Key Strengths and Risk Factors
KEY STRENGTHS
- Top-line Growth: Strong 92.31% YoY revenue growth in Q2 FY26 demonstrates market traction
- Conservative Leverage: Debt-to-equity ratio of 0.23 indicates relatively low financial leverage
- No Promoter Pledging: Zero pledged shares suggests promoter confidence in not using shares as collateral
- Long Operating History: Incorporated in 1994, the company has survived multiple market cycles
- Regulatory Registration: RBI-registered NBFC status provides regulatory credibility
KEY CONCERNS
- Loss-Making Operations: Net loss of ₹0.21 crores in Q2 FY26, second loss in four quarters
- Margin Collapse: Operating margin crashed from 41.98% to 8.0% quarter-on-quarter
- Weak ROE: Return on equity of 2.66% indicates poor capital efficiency and value destruction
- Surging Interest Costs: Interest expense jumped 66.67% QoQ to ₹0.20 crores
- Zero Institutional Interest: Complete absence of FII, MF, and insurance holdings signals lack of confidence
- High Volatility: 66.08% volatility places stock in high-risk category
- Expensive Valuation: Trading at 1.43x book value despite losses and weak fundamentals
Outlook: What Lies Ahead
POSITIVE CATALYSTS
- Return to profitability in Q3 FY26 with sustainable margins above 30%
- Stabilisation of interest costs and improved debt management
- Entry of institutional investors signalling confidence in turnaround
- Improvement in ROE above 10% through better capital utilisation
- Consistent quarterly profits demonstrating operational stability
RED FLAGS TO MONITOR
- Further losses in upcoming quarters indicating structural problems
- Continued margin compression below 15% levels
- Additional increase in interest expenses without revenue growth
- Promoter stake reduction suggesting loss of confidence
- Stock breaking below ₹22.00 (52-week low) on technical charts
- Continued absence of institutional buying interest
The outlook for Beryl Securities remains challenging, with multiple headwinds outweighing limited positives.
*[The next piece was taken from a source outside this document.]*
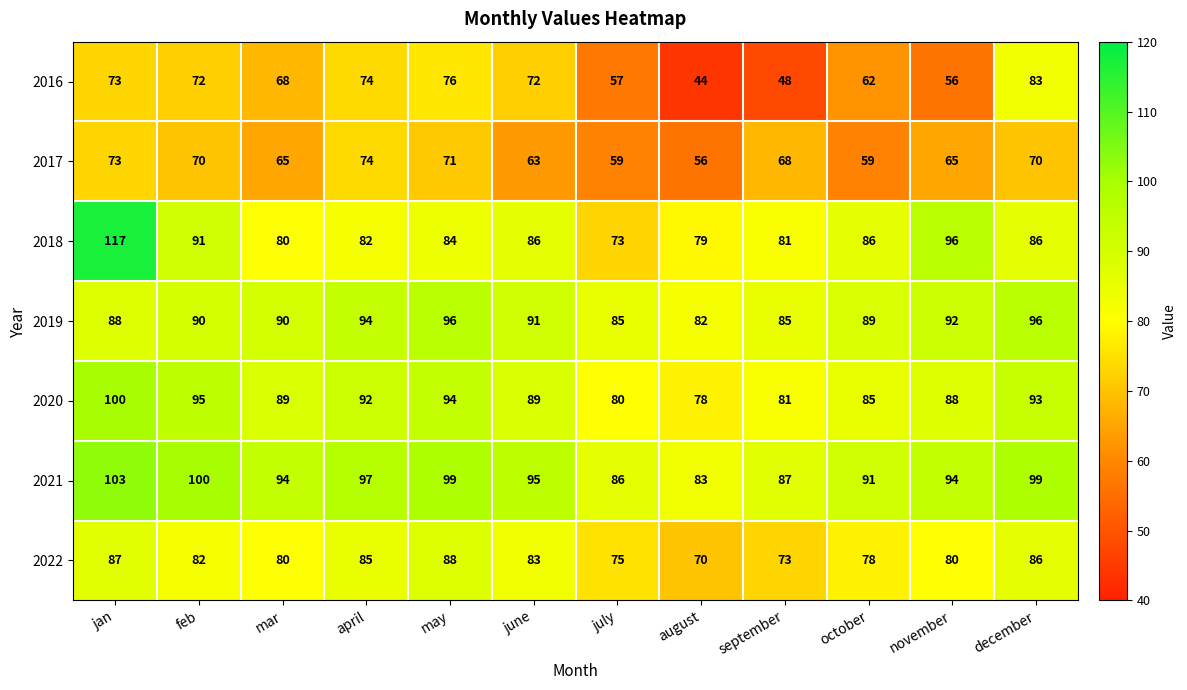

At november, list the series in order from smallest to largest.

2016, 2017, 2022, 2020, 2019, 2021, 2018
The company needs to demonstrate at least two consecutive quarters of profitability with sustainable margins above 25% to rebuild investor confidence. The path to improved ROE requires either significant profit growth or capital reduction, neither of which appears imminent given current trends. Until fundamental improvements materialise, the stock remains unsuitable for investment.
The Verdict: Avoid This Micro-Cap NBFC
Score: 21/100
For Fresh Investors: Avoid completely. The combination of loss-making operations, weak ROE of 2.66%, expensive valuation at 1.43x book value, and zero institutional interest presents multiple red flags. The recent quarter's performance demonstrates deteriorating fundamentals rather than temporary setbacks. Wait for at least two consecutive quarters of profitability with sustainable margins before considering entry.
For Existing Holders: Consider exiting on any relief rally. The stock has declined 24.07% year-to-date and shows no signs of fundamental improvement. The margin collapse from 41.98% to 8.0% and surging interest costs indicate structural challenges. With the stock rated "Very Expensive" and technical trend turning bearish, the risk-reward ratio remains unfavourable for holding.
Fair Value Estimate: ₹19.24 (book value) to ₹22.00 (35% downside from current levels of ₹29.46). The current premium to book value is unjustified given loss-making status and weak capital efficiency.
Note- ROCE= (EBIT - Other income)/(Capital Employed - Cash - Current Investments)
⚠️ Investment Disclaimer
This article is for educational and informational purposes only and should not be construed as financial advice. Investors should conduct their own due diligence, consider their risk tolerance and investment objectives, and consult with a qualified financial advisor before making any investment decisions.